Students work on Tennard, Kirby, and Stewart cases
AUSTIN, Texas — UT Law students are playing an important role in the litigation of three cases before the U.S. Supreme Court in 2004: Tennard v. Dretke (see related news release), Norfolk Southern Railway Co. v. James N. Kirby Pty Ltd., and Stewart v. Dutra Construction Co.
Third-year students Marc D. Ellenbogen, Adam S. Harbin, Alex L. Kaplan, and Garrick B. Pursley are assisting Professor Michael Sturley in preparing the brief for the respondents in Norfolk Southern Railway Co. v. James N. Kirby Pty Ltd., No. 02-1028, which will be heard in October 2004. In Kirby, Sturley is counsel of record for the respondents, and has arranged for UT Law alumnus David C. Frederick '89 to do the oral argument.

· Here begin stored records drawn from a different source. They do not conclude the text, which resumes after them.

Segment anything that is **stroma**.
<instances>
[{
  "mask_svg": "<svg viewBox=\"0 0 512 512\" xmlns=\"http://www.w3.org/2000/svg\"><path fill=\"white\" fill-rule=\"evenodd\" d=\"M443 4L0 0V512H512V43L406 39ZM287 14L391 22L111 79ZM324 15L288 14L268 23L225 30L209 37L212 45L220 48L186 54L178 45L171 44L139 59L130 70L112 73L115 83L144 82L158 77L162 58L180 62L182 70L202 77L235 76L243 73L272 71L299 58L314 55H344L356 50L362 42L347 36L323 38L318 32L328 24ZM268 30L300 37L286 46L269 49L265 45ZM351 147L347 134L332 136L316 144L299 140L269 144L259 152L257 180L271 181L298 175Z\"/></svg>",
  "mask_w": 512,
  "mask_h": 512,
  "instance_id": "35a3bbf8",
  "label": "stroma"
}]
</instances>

The case involves a train derailment in which about $1.5 million in cargo was damaged. Sturley's clients have sued the railroad, which denies liability but claims the benefit of the ocean carrier's limitations of liability under the Carriage of Goods by Sea Act (COGSA). In addition to addressing the extent to which third parties can claim COGSA's benefits, the case should resolve some questions about the contractual roles played by the various parties in modern multimodal transportation. In the 68 years since COGSA was enacted, this will be only the fourth time that the Court has decided a case implicating the Act.
Third-year student Nicholas W. Earles is assisting Professors David Robertson and Michael Sturley in briefing Stewart v. Dutra Construction Co., No. 03-814, in which Robertson and Sturley are co-counsel for the petitioner. Sturley was the primary author of Stewart's successful petition for certiorari.
Petitioner Willard Stewart was injured on a dredge in Boston Harbor while working on the Ted Williams Tunnel "Big Dig." The Jones Act provides generous remedies to "seamen," who must have an "employment-related connection to a vessel in navigation." The courts of appeals have defined "vessel" in several different ways. This case seeks to resolve the definition of the term under the Jones Act and to decide whether a special purpose watercraft, such as a dredge, qualifies as a Jones Act vessel.
"The chance to work—to really work—on a Supreme Court case is rare, even for lawyers. I am very grateful that, as law students, Alex, Garrick, and I have been afforded such an opportunity by Professor Sturley. I think it speaks volumes about both the high caliber of the UT faculty and the incredible academic and professional opportunities that the UT faculty is capable of passing down to its students," said Harbin.
Numerous UT Law faculty members are working on cases before the U.S. Supreme Court this semester. In addition to the work of Professors Jordan Steiker, Rob Owen (both for Tennard), David Robertson (for Stewart), and Michael Sturley (for Kirby and Stewart), UT Law professors Sarah Cleveland, Douglas Laycock, Thomas McGarity, and Lawrence Sager are also participating in litigation before the Court.
UT Law is also one of the top law schools to supply law clerks to the U.S. Supreme Court.